Dual-interface modulation including buried interface as well as the top surface has recently been proven to be crucial for obtaining high photovoltaic performance in lead halide perovskite solar cells (PSCs). Herein, for the first time, the strategy of using functional covalent organic frameworks (COFs), namely HS-COFs for dual-interface modulation, is reported to further understand its intrinsic mechanisms in optimizing the bottom and top surfaces. Specifically, the buried HS-COFs layer can enhance the resistance against ultraviolet radiation, and more importantly, release the tensile strain, which is beneficial for enhancing device stability and improving the order of perovskite crystal growth. Furthermore, the detailed characterization results reveal that the HS-COFs on the top surface can effectively passivate the surface defects and suppress non-radiation recombination, as well as optimize the crystallization and growth of the perovskite film. Benefiting from the synergistic effects, the dual-interface modified devices deliver champion efficiencies of 24.26% and 21.30% for 0.0725 cm2 and 1 cm2-sized devices, respectively. Moreover, they retain 88% and 84% of their initial efficiencies after aging for 2000 h under the ambient conditions (25 °C, relative humidity: 35–45%) and a nitrogen atmosphere with heating at 65 °C, respectively.

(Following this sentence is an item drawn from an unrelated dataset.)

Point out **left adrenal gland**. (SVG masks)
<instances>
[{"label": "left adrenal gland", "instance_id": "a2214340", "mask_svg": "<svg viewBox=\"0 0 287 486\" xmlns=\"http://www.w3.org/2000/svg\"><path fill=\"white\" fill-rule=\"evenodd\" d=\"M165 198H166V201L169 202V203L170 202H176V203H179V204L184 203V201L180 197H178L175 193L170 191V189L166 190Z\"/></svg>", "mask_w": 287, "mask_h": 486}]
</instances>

共价有机框架的双界面调制实现高效耐用的钙钛矿太阳能电池
包括掩埋界面和顶表面的双界面调制最近被证明对于在铅卤化物钙钛矿太阳能电池(PSC)中获得高光伏性能至关重要。本文首次报道了使用功能共价有机框架(COFs)的策略,即用于双界面调制的HS COFs,以进一步了解其在优化底部和顶部表面方面的内在机制。具体而言,埋入的HS COFs层可以增强对紫外线辐射的抵抗力,更重要的是释放拉伸应变,这有利于增强器件稳定性和提高钙钛矿晶体生长的顺序。此外,详细的表征结果表明,上表面的HS COFs可以有效钝化表面缺陷,抑制非辐射复合,并优化钙钛矿膜的结晶和生长。得益于协同效应,对于0.0725 cm2和1 cm2尺寸的器件,双界面改性器件的冠军效率分别为24.26%和21.30%。此外,在环境条件(25°C,相对湿度:35-45%)和65°C加热的氮气环境下老化2000小时后,它们分别保持了88%和84%的初始效率。
本文章由计算机程序翻译,如有差异,请以英文原文为准。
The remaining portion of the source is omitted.